§ TEXT EXCERPT:
== Segment start ==

It seems more likely that Brennan’s dismissal of digital methodologies stems from the fact that he does not find DH scholarship to be relevant to the scholarly community. To me, this opens up a much trickier, and more interesting, set of problems. How “interesting” or “relevant” does a piece of scholarship need to be? While I agree with Brennan that counting the number of times the word “whale” appears in Moby Dick isn’t the best use of one's time, I am sure my students would say the same about much of the research they come across on JSTOR. While I agree that digital scholarship should work towards increased accessibility and towards fostering connections with non-DH scholarship, this could be equally said of many subfields within English. Which raises the question: if “interesting” is one of our goals, how many people, and what types of people (scholars, students, the general public) need to find a piece of scholarship interesting in order for us (as a scholarly community) to label it as successful? Further, should we foster an expectation that scholarship engage with real issues and communities?
JC: As you’ve discussed above, Brennan’s critique of DH’s academic “significance” has less to do with methodological oversight and instead portrays DH projects as unavoidably external to what the humanities find “valuable.” That’s a fraught place to start, to say the least, and a persuasive argument would then have to: define who the humanities are, demonstrate that they share a coherent set of values, and then articulate how text analysis necessarily operates outside those values. That’s a tall order, and I did not get the sense that Brennan was particularly invested in having that conversation. Instead, his critique seemed more invested in rallying readers around popular fears and motifs about computational work.
Which, in this quote, causes Brennan to double-down on a puzzling distinction between “more information” and “more knowledge.” This distinction is, by this point, a recognizable maneuver, but I was a bit surprised that someone from cultural studies would reaffirm this binary. It is a categorization that hinges upon and privileges a very particular definition of “significance.” In literary studies, for example, there is a foundational idea that texts gain significance when a clever individual can discern how a set of literary devices configures a profound narrative effect. Until that point, a story is just “more information” and one’s cursory reading of it does not yield “more knowledge.” Knowledge gets privileged because it carries a sense of individual cultivation, refinement, and learnedness.
Yet, I would like to think that one of cultural studies’ most profound interventions was to break up this binary between information and knowledge. When the Birmingham School, Cultural Studies, and various 1970s groups moved to reclaim overlooked texts, there was a similar backlash (still felt today) that cultural studies were not bringing forth new knowledge. Instead, there was a sense that these sub-disciplines were merely accumulating other (insignificant) textual materials (objects that purportedly would not contribute to literary knowledge). Charged with merely providing “more information," these groups would go on to argue that the very existence of these overlooked texts might redefine what the field considered significant. More information, for cultural studies, could not be so easily separated from developing significant perspective, so it strikes me as odd that Brennan would dredge this binary to indict DH.
Brennan’s assumption that the humanities should necessarily operate on this binary provides us with an opportunity to rethink how we evaluate scholarship. If the humanities are to evaluate scholarship in terms of “significance,” we should probably ask ourselves a few questions: Does each member of the humanities operate on the same definition of significance? Do they have to? What personal assumptions do we mobilize when evaluating a scholarly work’s significance? Do those assumptions reflect and privilege particular institutions? And how can we rethink and redeploy our scholarship as both meaningful and inclusive?

== Segment end ==

§ SUPPLIED ENTRIES:

== Segment start ==

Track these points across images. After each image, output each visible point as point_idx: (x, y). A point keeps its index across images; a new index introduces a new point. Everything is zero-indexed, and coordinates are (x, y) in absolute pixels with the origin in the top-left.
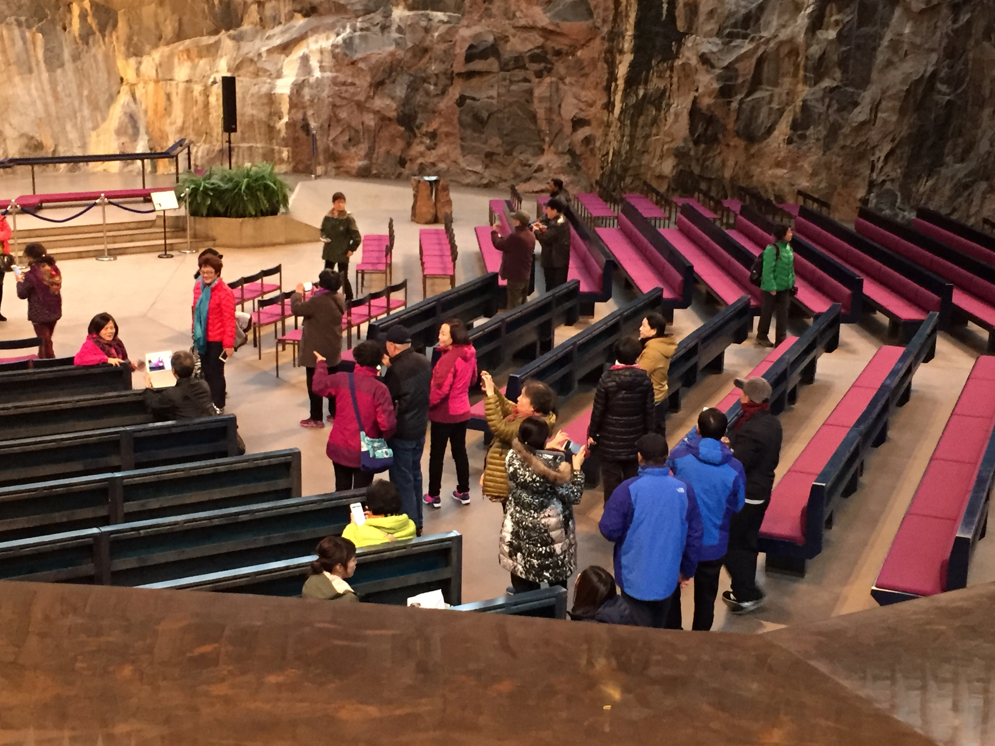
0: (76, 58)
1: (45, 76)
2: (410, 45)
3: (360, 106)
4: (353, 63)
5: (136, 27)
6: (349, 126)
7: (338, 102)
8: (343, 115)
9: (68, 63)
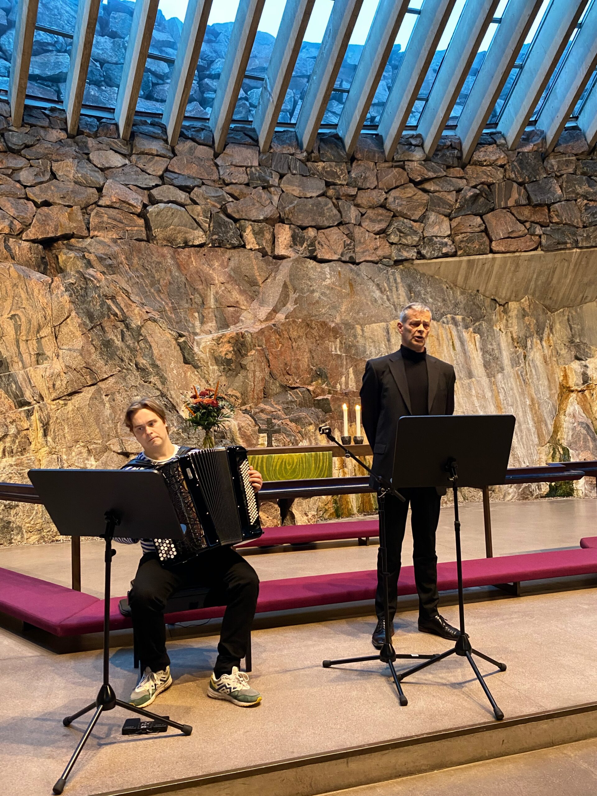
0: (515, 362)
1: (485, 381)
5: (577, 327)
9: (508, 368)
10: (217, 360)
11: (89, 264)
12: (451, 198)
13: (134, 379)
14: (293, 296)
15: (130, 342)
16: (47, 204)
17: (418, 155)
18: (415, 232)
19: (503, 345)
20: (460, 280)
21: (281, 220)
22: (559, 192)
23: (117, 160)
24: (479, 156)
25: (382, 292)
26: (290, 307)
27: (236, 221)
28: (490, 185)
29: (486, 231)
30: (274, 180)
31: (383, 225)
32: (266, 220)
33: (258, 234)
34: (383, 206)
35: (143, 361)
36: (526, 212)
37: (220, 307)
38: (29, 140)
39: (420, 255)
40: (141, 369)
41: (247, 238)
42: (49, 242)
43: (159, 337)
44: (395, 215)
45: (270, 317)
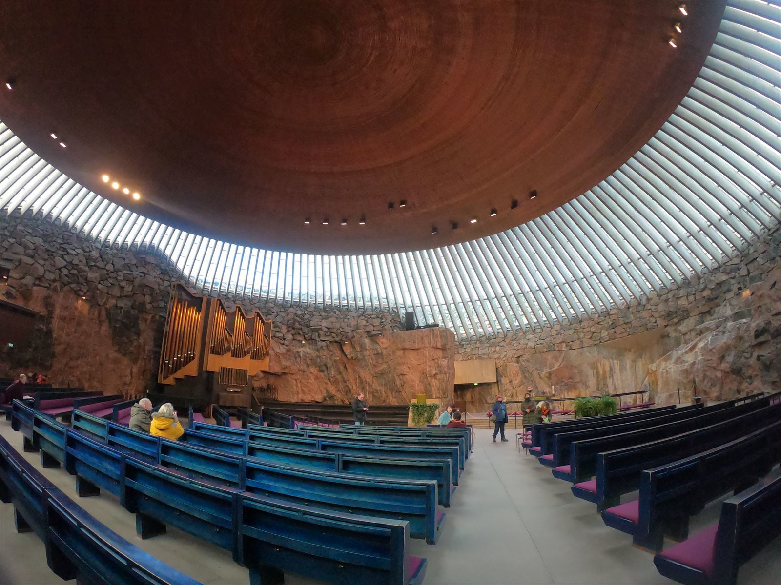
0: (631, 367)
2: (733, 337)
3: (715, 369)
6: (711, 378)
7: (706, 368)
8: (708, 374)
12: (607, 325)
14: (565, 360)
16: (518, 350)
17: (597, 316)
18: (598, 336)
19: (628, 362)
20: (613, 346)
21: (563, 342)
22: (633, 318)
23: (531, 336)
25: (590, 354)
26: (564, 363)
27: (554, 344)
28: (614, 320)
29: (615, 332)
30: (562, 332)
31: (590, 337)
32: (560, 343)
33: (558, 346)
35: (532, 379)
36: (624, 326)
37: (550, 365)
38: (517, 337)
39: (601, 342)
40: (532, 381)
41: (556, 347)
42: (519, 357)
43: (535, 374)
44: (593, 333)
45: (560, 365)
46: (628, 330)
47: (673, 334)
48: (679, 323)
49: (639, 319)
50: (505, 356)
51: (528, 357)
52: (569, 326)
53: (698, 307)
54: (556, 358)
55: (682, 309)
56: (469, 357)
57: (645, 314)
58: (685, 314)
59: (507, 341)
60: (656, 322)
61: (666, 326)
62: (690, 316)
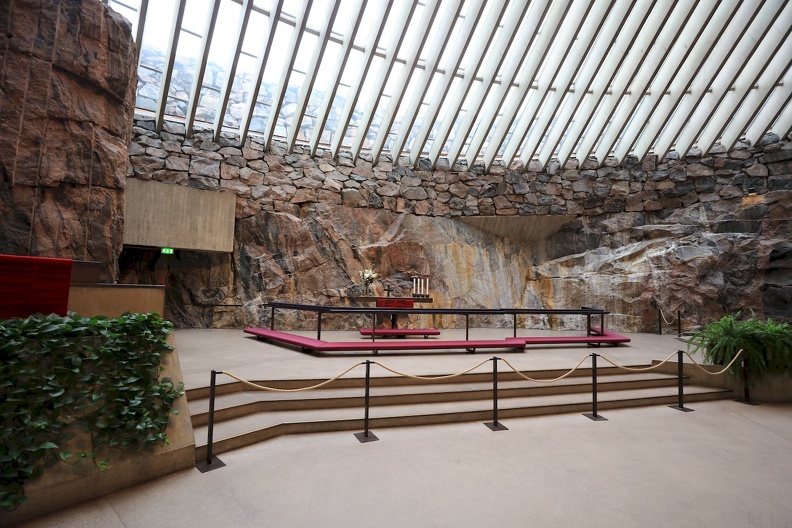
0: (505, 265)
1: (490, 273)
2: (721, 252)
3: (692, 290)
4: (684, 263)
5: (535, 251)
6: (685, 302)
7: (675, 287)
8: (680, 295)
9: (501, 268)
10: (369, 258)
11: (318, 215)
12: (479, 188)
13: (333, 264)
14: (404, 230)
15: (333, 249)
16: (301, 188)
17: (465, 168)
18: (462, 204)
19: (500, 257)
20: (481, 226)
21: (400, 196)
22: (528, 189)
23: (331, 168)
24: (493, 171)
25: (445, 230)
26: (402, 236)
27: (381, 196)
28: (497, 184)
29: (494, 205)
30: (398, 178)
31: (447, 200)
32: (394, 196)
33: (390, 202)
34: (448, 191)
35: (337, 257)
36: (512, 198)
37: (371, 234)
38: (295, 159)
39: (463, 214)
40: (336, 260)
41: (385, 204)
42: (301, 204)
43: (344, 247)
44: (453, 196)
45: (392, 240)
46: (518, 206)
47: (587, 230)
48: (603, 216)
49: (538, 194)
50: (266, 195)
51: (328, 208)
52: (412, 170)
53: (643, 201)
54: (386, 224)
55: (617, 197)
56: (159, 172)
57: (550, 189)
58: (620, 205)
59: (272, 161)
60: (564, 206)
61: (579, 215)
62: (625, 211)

== Segment end ==

§ PARTS OF THE EXERCISE:
1 > Summarize the discussion of Brennan's critique of digital humanities in two sentences.
2 > In the discussion of Brennan's critique of digital humanities, which groups moved to reclaim overlooked texts?
The lines shown here were taken from a separate source.

§ LIST OF ANSWERS:
1 > The discussion holds that Brennan dismisses digital humanities chiefly because he does not find its scholarship relevant, which raises the question of how interesting or relevant scholarship must be, and to whom. It also challenges his distinction between "more information" and "more knowledge," a binary that cultural studies worked to break up, and calls for rethinking how the humanities define and evaluate significance.

2 > The Birmingham School, Cultural Studies, and various 1970s groups.